Analysts are buzzing. “It’s a bold gamble,” noted crypto market analyst Julia Thompson. “But Saylor clearly believes in Bitcoin’s long-term potential. He’s not just buying a dipโhe’s doubling down on the future of digital currency.”
A Calculated Risk?
This move comes at a time when Bitcoin’s volatility is no secret. Just last month, BTC prices saw a sharp decline before rebounding, reflecting the unpredictable nature of the crypto markets. Yet, Strategy’s investment aligns with Michael Saylor’s longstanding bullish stance on Bitcoin as a store of value akin to digital gold.
Saylor, a vocal advocate of Bitcoin, seems unfazed by market fluctuations. His strategy (pun intended) appears to hinge on the belief that Bitcoin will continue to appreciate as traditional fiat currencies face inflationary pressures. However, the decision to significantly expand holdings raises questions about risk management, given the unpredictable regulatory and market environments.
The Market’s Reaction
Not everyone is convinced this was the best move. Some financial experts express caution. “It’s a massive bet, and while Saylor’s track record is impressive, the market’s unpredictability can’t be ignored,” said financial consultant Eric Lauder. “This could either be a stroke of genius or a cautionary tale in the making.”

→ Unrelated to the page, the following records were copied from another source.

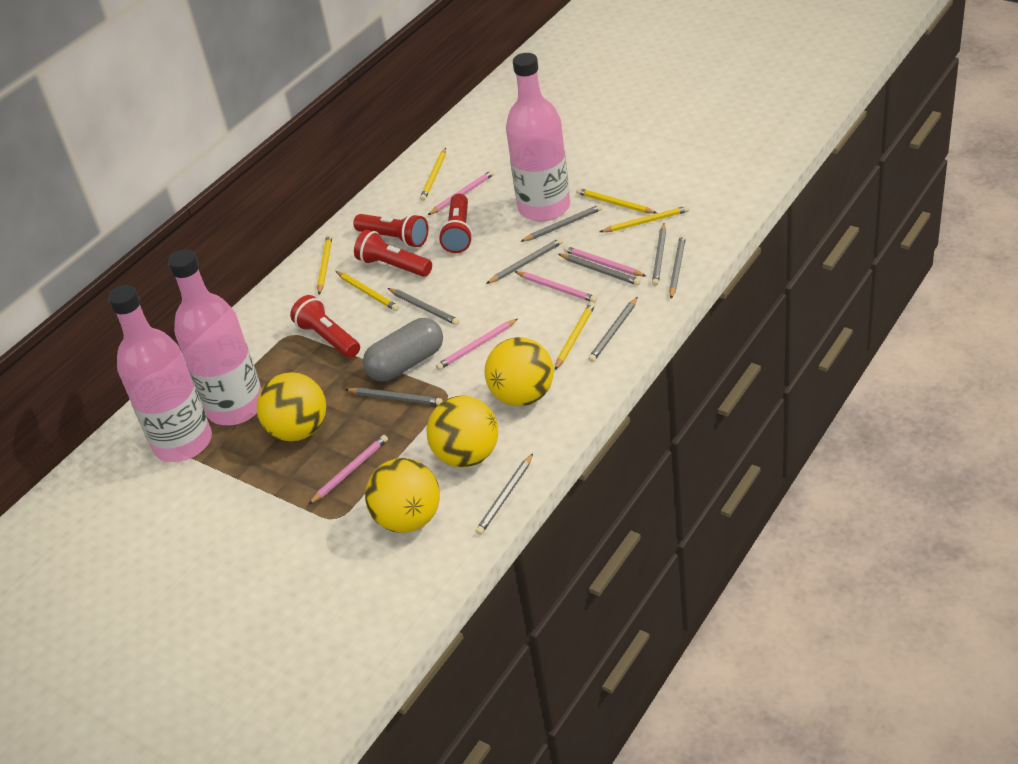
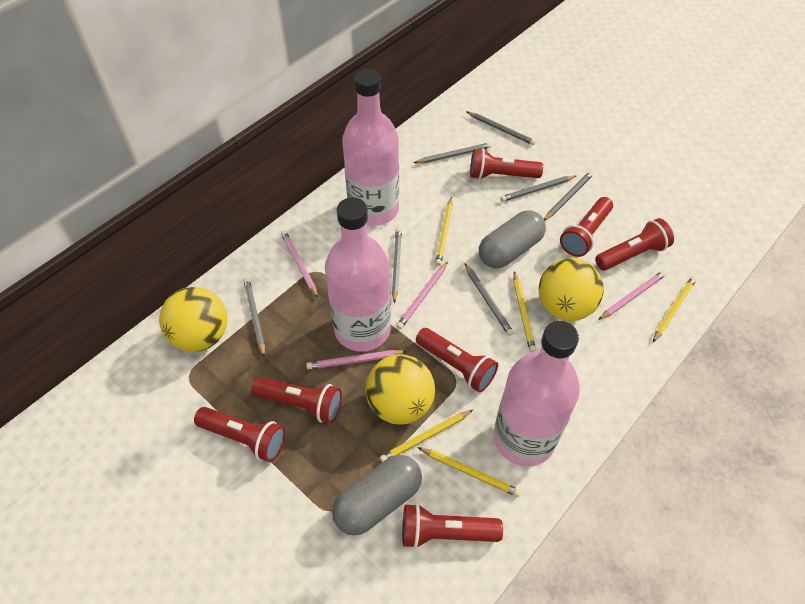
grey capsule: [363,318,443,382] = 1 -> [332,455,422,536] [479,210,546,268] = 2
grey pencil: [345,387,443,405] [388,288,459,325] [476,453,533,535] [486,238,563,284] [520,204,602,242] [559,254,641,285] [588,297,638,362] [652,223,666,286] [669,235,686,299] = 9 -> [244,278,265,357] [392,228,402,303] [414,143,491,163] [465,264,514,336] [466,111,536,145] [500,176,576,202] [544,171,594,221] = 7
pink pencil: [308,435,388,505] [428,170,495,215] [436,319,518,370] [514,271,597,303] [564,246,646,276] = 5 -> [281,230,318,298] [306,350,407,370] [396,261,448,329] [598,271,666,320] = 4
red flashlight: [290,295,360,358] [353,214,428,248] [354,230,432,277] [439,194,473,253] = 4 -> [194,407,286,462] [251,377,342,423] [402,503,503,549] [416,328,498,392] [470,148,543,180] [560,197,613,257] [595,218,674,271] = 7
yellow ball: [256,372,326,441] [365,458,440,533] [426,396,498,468] [485,337,554,406] = 4 -> [159,287,227,352] [366,355,435,425] [539,258,604,321] = 3
yellow pencil: [317,234,332,294] [336,271,399,311] [420,148,446,201] [555,302,595,370] [576,188,657,213] [600,206,689,232] = 6 -> [380,410,473,462] [418,447,521,497] [435,197,453,266] [513,271,536,352] [653,276,697,342] = 5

Despite the skepticism, Strategy’s maneuver has captured the attention of Wall Street and the crypto community alike. As the STRC stocks prepare to launch, investors will be keenly observing the initial response, particularly given the dividend promise. This ambitious move echoes their recent decision to Ups Raise for Bitcoin Purchases by $2 Billion, highlighting a consistent strategy of aggressive investment.
Looking Forward
As Strategy aligns itself more closely with Bitcoin, the broader implications ripple through both the corporate and crypto sectors. If successful, this move might embolden other corporations to follow suit, potentially altering the landscape of institutional crypto investments. However, the potential for regulatory shifts or unexpected market downturns adds an element of uncertainty.
What remains to be seen is whether this colossal investment will catalyze a new wave of corporate interest in Bitcoin or serve as a reminder of the inherent risks of high-stakes crypto endeavors. As the world watches, only time will tell if Saylor’s bet was a masterstroke or a miscalculation in the annals of financial history.
Source
This article is based on: Michael Saylor’s Strategy Makes Massive $2.4B Bitcoin Purchase With Preferred Stock Sale Proceeds
Further Reading
Deepen your understanding with these related articles:
- Strategy Grabs Another $472M In BitcoinโEven With Price At ATH
- Strategy skipped Bitcoin buys last week amid new equity offering
- Michael Saylor Is Bringing Bitcoin-Backed Money-Market-Style Vehicle to Wall Street: NYDIG

Steve Gregory is a lawyer in the United States who specializes in licensing for cryptocurrency companies and products. Steve began his career as an attorney in 2015 but made the switch to working in cryptocurrency full time shortly after joining the original team at Gemini Trust Company, an early cryptocurrency exchange based in New York City. Steve then joined CEX.io and was able to launch their regulated US-based cryptocurrency. Steve then went on to become the CEO at currency.com when he ran for four years and was able to lead currency.com to being fully acquired in 2025.